I find that the arbitration agreement in the Operating Agreement governs the disputes here because the agreements are "interrelated" and signed at the same time. See Shalom v. Advanced Marketing Technology Corp., 1990 WL 260674 (S.D.N.Y. 1990). In Com-Tech Associates v. Computer Associates Int'l, Inc. the court found that a the Partnership Agreement, which included an arbitration clause, governed the rights and obligations of the parties . . . and constituted an "umbrella" for both the System and Marketing Agreements, which did not include arbitration clauses. 753 F. Supp. 1078, 1084 (E.D.N.Y. 1990). The court found that the relationship among the agreements showed that they were "interrelated and dependent on each other."*fn2 see Westendorf v. Gateway 2000, 2000 WL 307369 (Del. Ch. 2000).

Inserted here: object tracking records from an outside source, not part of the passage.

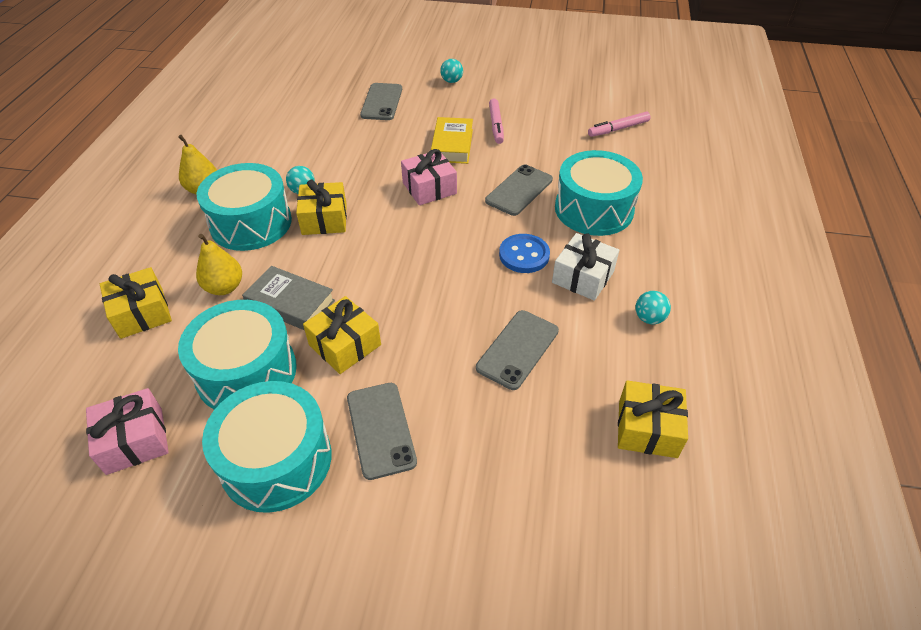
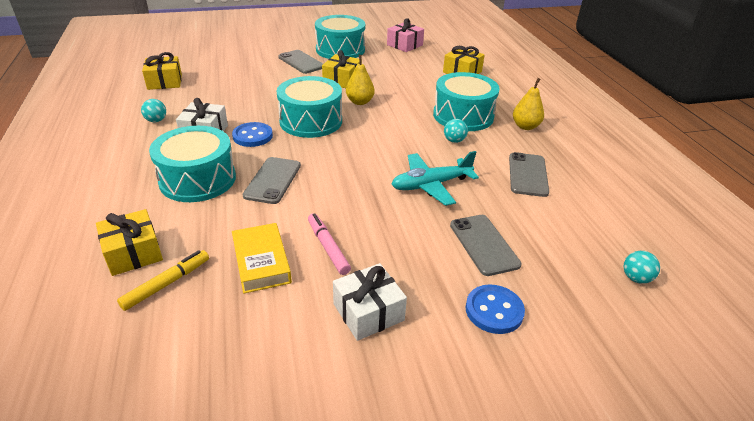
camera: 155 degrees right, 10 degrees down
turquoise drum [178,300,297,410] -> turquoise drum moved to [277,76,342,138]
yellow pear [196,234,242,295] -> yellow pear moved to [346,55,375,105]
grey book [242,266,335,330] -> none
yellow gift [296,180,347,235] -> yellow gift moved to [96,209,163,276]
pink gift [401,149,457,205] -> none
yellow book [431,117,473,164] -> yellow book moved to [232,223,292,293]
turquoise ball [440,59,463,83] -> turquoise ball moved to [623,251,660,284]
grey phone [476,310,559,390] -> grey phone moved to [509,152,549,197]
pink marker [588,112,651,137] -> yellow marker [117,250,209,311]
none -> white gift [333,263,407,341]
none -> turquoise plane [391,151,479,206]
none -> blue button [466,284,525,334]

Here, we have two related agreements necessary to complete the transaction. The Operating Agreement is the governing agreement of the LLC. The Subscription Agreement says that the "Company will be operated in accordance with the Operating Agreement furnished to the undersigned" and that the Operating Agreement signature page along with the consideration for the security will be delivered to the Company. See Def. Not. Mot. to Dismiss, Ex. A. Therefore, the Operating Agreement, which governs the relationship between the parties in this securities transaction is sufficient to extend the reach of the arbitration clause and cover disputes arising out of the Subscription Agreement. While there is there is no merger clause clearly integrating the two contracts as in Shalom or language regarding "related purchases" as in Westendorf, we have two agreements, signed simultaneously: one governing the purchase of a security and the other governing the relationship of the parties that could only have been created by the purchase of the security.

Plaintiff argues that the scope of this arbitration clause is narrow and fails to encompass his two claims since the Operating Agreement governs the operations and management of the LLC, whereas his two claims arise in securities law and tort law, respectively. See Pl. Mem. of Law in Opp. to Mot. to Dismiss at 13. The language in this Operating Agreement -- "any disputes hereunder" -- is sufficiently broad to embrace this dispute. Sodemo v. Chase Manhattan Bank, 95cv2944, 1995 WL 7466382 (S.D.N.Y. Dec. 15, 1995); see also Anadarko Petroleum Corp. v. Panhandle Eastern Corp., 1987 WL 16508 (Del. Ch. 1987).

CONCLUSION

Because I find that there is a valid arbitration agreement governing the contractual relationship between the parties and that this arbitration agreement is sufficiently broad to govern the claims made here, the litigation is hereby stayed and the parties are compelled to arbitrate the matter pursuant to the terms of the Operating Agreement. The Clerk of the Court is direct to close any open motions.